### EXERCISE MATERIALS

+ + +

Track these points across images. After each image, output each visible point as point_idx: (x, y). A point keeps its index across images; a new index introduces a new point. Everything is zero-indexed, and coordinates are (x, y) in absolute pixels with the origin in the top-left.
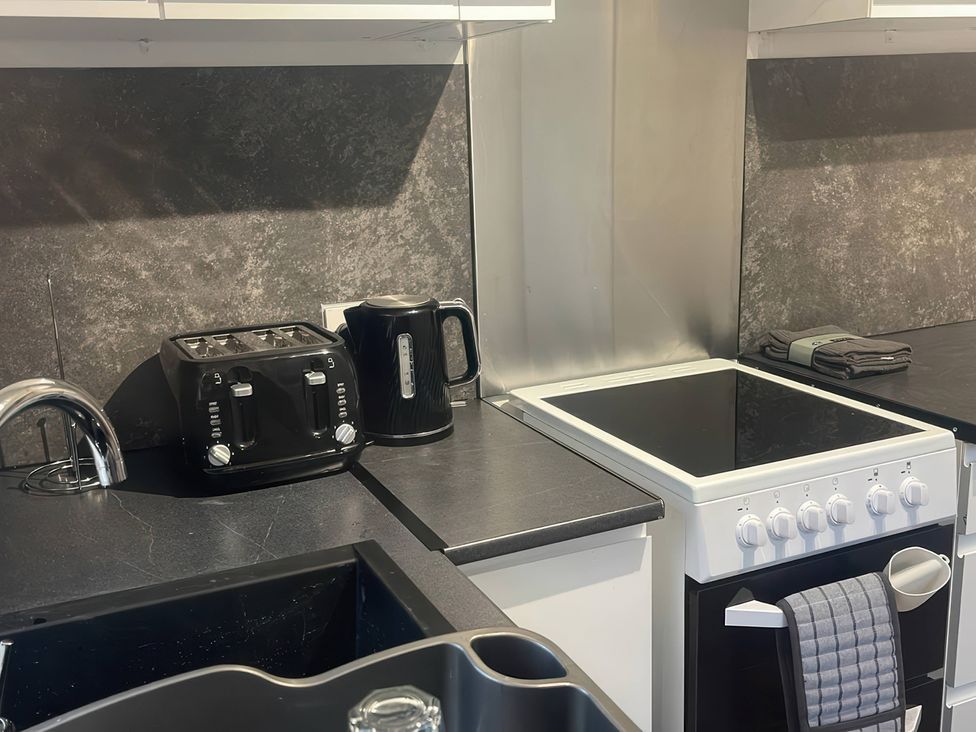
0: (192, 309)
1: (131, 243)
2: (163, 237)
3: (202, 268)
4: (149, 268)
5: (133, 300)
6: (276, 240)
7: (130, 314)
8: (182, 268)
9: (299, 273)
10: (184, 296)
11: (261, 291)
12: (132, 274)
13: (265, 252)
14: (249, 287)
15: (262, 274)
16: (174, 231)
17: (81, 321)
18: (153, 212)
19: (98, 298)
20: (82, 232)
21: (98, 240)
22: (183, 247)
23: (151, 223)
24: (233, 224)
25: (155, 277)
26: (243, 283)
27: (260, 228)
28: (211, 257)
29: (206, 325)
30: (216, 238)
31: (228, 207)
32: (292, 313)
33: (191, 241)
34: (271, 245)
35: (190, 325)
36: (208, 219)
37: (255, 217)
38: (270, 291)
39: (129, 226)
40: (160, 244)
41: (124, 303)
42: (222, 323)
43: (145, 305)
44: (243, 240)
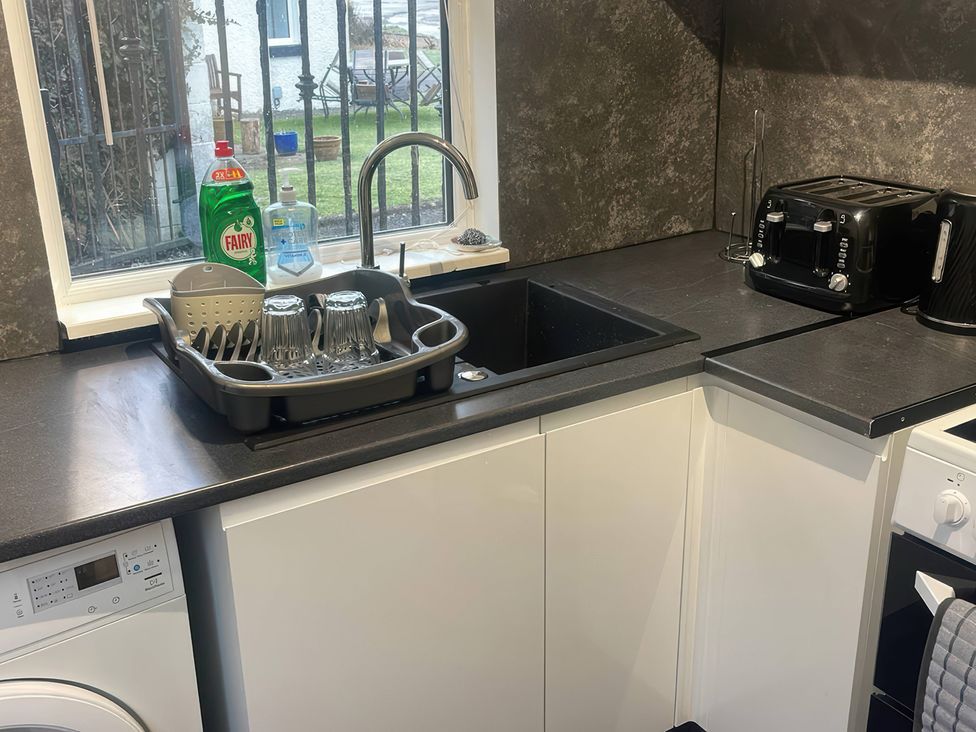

+ + +

### TASK
Reproduce the entries above word for word, leaving out the pictures.

### WRITTEN SOLUTION
Track these points across images. After each image, output each visible point as point_idx: (x, y). A point keeps its index across images; a new index introduces a new point. Everything is zero-indexed, and coordinates are (x, y) in absolute pixels with the origin in the top-left.
0: (192, 309)
1: (131, 243)
2: (163, 237)
3: (202, 268)
4: (149, 268)
5: (133, 300)
6: (276, 240)
7: (130, 314)
8: (182, 268)
9: (299, 273)
10: (184, 296)
11: (261, 291)
12: (132, 274)
13: (265, 252)
14: (249, 287)
15: (262, 274)
16: (174, 231)
17: (81, 321)
18: (153, 212)
19: (98, 298)
20: (82, 232)
21: (98, 240)
22: (183, 247)
23: (151, 223)
24: (233, 224)
25: (155, 277)
26: (243, 283)
27: (260, 228)
28: (211, 257)
29: (206, 325)
30: (216, 238)
31: (228, 207)
32: (292, 313)
33: (191, 241)
34: (271, 245)
35: (190, 325)
36: (208, 219)
37: (255, 217)
38: (270, 291)
39: (129, 226)
40: (160, 244)
41: (124, 303)
42: (222, 323)
43: (145, 305)
44: (243, 240)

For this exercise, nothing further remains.